Once the pictures are set aside, copy everything else in the records exactly.

[Records]

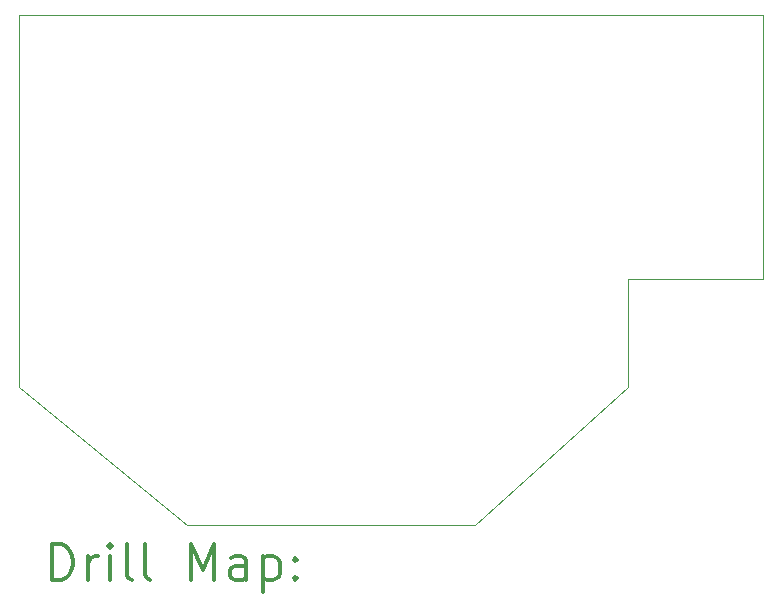
<source format=gbr>
%FSLAX45Y45*%
G04 Gerber Fmt 4.5, Leading zero omitted, Abs format (unit mm)*
G04 Created by KiCad (PCBNEW (5.1.6)-1) date 2022-09-12 11:24:06*
%MOMM*%
%LPD*%
G01*
G04 APERTURE LIST*
%TA.AperFunction,Profile*%
%ADD10C,0.050000*%
%TD*%
%ADD11C,0.200000*%
%ADD12C,0.300000*%
G04 APERTURE END LIST*
D10*
X14071600Y-12293600D02*
X12649200Y-11125200D01*
X12649200Y-11023600D02*
X12649200Y-11125200D01*
X14071600Y-12293600D02*
X15290800Y-12293600D01*
X12649200Y-7975600D02*
X12649200Y-11023600D01*
X18948400Y-7975600D02*
X12649200Y-7975600D01*
X18948400Y-10210800D02*
X18948400Y-7975600D01*
X17805400Y-10210800D02*
X18948400Y-10210800D01*
X17805400Y-11125200D02*
X17805400Y-10210800D01*
X16510000Y-12293600D02*
X17805400Y-11125200D01*
X15290800Y-12293600D02*
X16510000Y-12293600D01*
D11*
D12*
X12933128Y-12761814D02*
X12933128Y-12461814D01*
X13004557Y-12461814D01*
X13047414Y-12476100D01*
X13075986Y-12504671D01*
X13090271Y-12533243D01*
X13104557Y-12590386D01*
X13104557Y-12633243D01*
X13090271Y-12690386D01*
X13075986Y-12718957D01*
X13047414Y-12747529D01*
X13004557Y-12761814D01*
X12933128Y-12761814D01*
X13233128Y-12761814D02*
X13233128Y-12561814D01*
X13233128Y-12618957D02*
X13247414Y-12590386D01*
X13261700Y-12576100D01*
X13290271Y-12561814D01*
X13318843Y-12561814D01*
X13418843Y-12761814D02*
X13418843Y-12561814D01*
X13418843Y-12461814D02*
X13404557Y-12476100D01*
X13418843Y-12490386D01*
X13433128Y-12476100D01*
X13418843Y-12461814D01*
X13418843Y-12490386D01*
X13604557Y-12761814D02*
X13575986Y-12747529D01*
X13561700Y-12718957D01*
X13561700Y-12461814D01*
X13761700Y-12761814D02*
X13733128Y-12747529D01*
X13718843Y-12718957D01*
X13718843Y-12461814D01*
X14104557Y-12761814D02*
X14104557Y-12461814D01*
X14204557Y-12676100D01*
X14304557Y-12461814D01*
X14304557Y-12761814D01*
X14575986Y-12761814D02*
X14575986Y-12604671D01*
X14561700Y-12576100D01*
X14533128Y-12561814D01*
X14475986Y-12561814D01*
X14447414Y-12576100D01*
X14575986Y-12747529D02*
X14547414Y-12761814D01*
X14475986Y-12761814D01*
X14447414Y-12747529D01*
X14433128Y-12718957D01*
X14433128Y-12690386D01*
X14447414Y-12661814D01*
X14475986Y-12647529D01*
X14547414Y-12647529D01*
X14575986Y-12633243D01*
X14718843Y-12561814D02*
X14718843Y-12861814D01*
X14718843Y-12576100D02*
X14747414Y-12561814D01*
X14804557Y-12561814D01*
X14833128Y-12576100D01*
X14847414Y-12590386D01*
X14861700Y-12618957D01*
X14861700Y-12704671D01*
X14847414Y-12733243D01*
X14833128Y-12747529D01*
X14804557Y-12761814D01*
X14747414Y-12761814D01*
X14718843Y-12747529D01*
X14990271Y-12733243D02*
X15004557Y-12747529D01*
X14990271Y-12761814D01*
X14975986Y-12747529D01*
X14990271Y-12733243D01*
X14990271Y-12761814D01*
X14990271Y-12576100D02*
X15004557Y-12590386D01*
X14990271Y-12604671D01*
X14975986Y-12590386D01*
X14990271Y-12576100D01*
X14990271Y-12604671D01*
M02*

</source>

[/Records]

Task result
<source format=gbr>
%FSLAX45Y45*%
G04 Gerber Fmt 4.5, Leading zero omitted, Abs format (unit mm)*
G04 Created by KiCad (PCBNEW (5.1.6)-1) date 2022-09-12 11:24:06*
%MOMM*%
%LPD*%
G01*
G04 APERTURE LIST*
%TA.AperFunction,Profile*%
%ADD10C,0.050000*%
%TD*%
%ADD11C,0.200000*%
%ADD12C,0.300000*%
G04 APERTURE END LIST*
D10*
X14071600Y-12293600D02*
X12649200Y-11125200D01*
X12649200Y-11023600D02*
X12649200Y-11125200D01*
X14071600Y-12293600D02*
X15290800Y-12293600D01*
X12649200Y-7975600D02*
X12649200Y-11023600D01*
X18948400Y-7975600D02*
X12649200Y-7975600D01*
X18948400Y-10210800D02*
X18948400Y-7975600D01*
X17805400Y-10210800D02*
X18948400Y-10210800D01*
X17805400Y-11125200D02*
X17805400Y-10210800D01*
X16510000Y-12293600D02*
X17805400Y-11125200D01*
X15290800Y-12293600D02*
X16510000Y-12293600D01*
D11*
D12*
X12933128Y-12761814D02*
X12933128Y-12461814D01*
X13004557Y-12461814D01*
X13047414Y-12476100D01*
X13075986Y-12504671D01*
X13090271Y-12533243D01*
X13104557Y-12590386D01*
X13104557Y-12633243D01*
X13090271Y-12690386D01*
X13075986Y-12718957D01*
X13047414Y-12747529D01*
X13004557Y-12761814D01*
X12933128Y-12761814D01*
X13233128Y-12761814D02*
X13233128Y-12561814D01*
X13233128Y-12618957D02*
X13247414Y-12590386D01*
X13261700Y-12576100D01*
X13290271Y-12561814D01*
X13318843Y-12561814D01*
X13418843Y-12761814D02*
X13418843Y-12561814D01*
X13418843Y-12461814D02*
X13404557Y-12476100D01*
X13418843Y-12490386D01*
X13433128Y-12476100D01*
X13418843Y-12461814D01*
X13418843Y-12490386D01*
X13604557Y-12761814D02*
X13575986Y-12747529D01*
X13561700Y-12718957D01*
X13561700Y-12461814D01*
X13761700Y-12761814D02*
X13733128Y-12747529D01*
X13718843Y-12718957D01*
X13718843Y-12461814D01*
X14104557Y-12761814D02*
X14104557Y-12461814D01*
X14204557Y-12676100D01*
X14304557Y-12461814D01*
X14304557Y-12761814D01*
X14575986Y-12761814D02*
X14575986Y-12604671D01*
X14561700Y-12576100D01*
X14533128Y-12561814D01*
X14475986Y-12561814D01*
X14447414Y-12576100D01*
X14575986Y-12747529D02*
X14547414Y-12761814D01*
X14475986Y-12761814D01*
X14447414Y-12747529D01*
X14433128Y-12718957D01*
X14433128Y-12690386D01*
X14447414Y-12661814D01*
X14475986Y-12647529D01*
X14547414Y-12647529D01*
X14575986Y-12633243D01*
X14718843Y-12561814D02*
X14718843Y-12861814D01*
X14718843Y-12576100D02*
X14747414Y-12561814D01*
X14804557Y-12561814D01*
X14833128Y-12576100D01*
X14847414Y-12590386D01*
X14861700Y-12618957D01*
X14861700Y-12704671D01*
X14847414Y-12733243D01*
X14833128Y-12747529D01*
X14804557Y-12761814D01*
X14747414Y-12761814D01*
X14718843Y-12747529D01*
X14990271Y-12733243D02*
X15004557Y-12747529D01*
X14990271Y-12761814D01*
X14975986Y-12747529D01*
X14990271Y-12733243D01*
X14990271Y-12761814D01*
X14990271Y-12576100D02*
X15004557Y-12590386D01*
X14990271Y-12604671D01*
X14975986Y-12590386D01*
X14990271Y-12576100D01*
X14990271Y-12604671D01*
M02*

</source>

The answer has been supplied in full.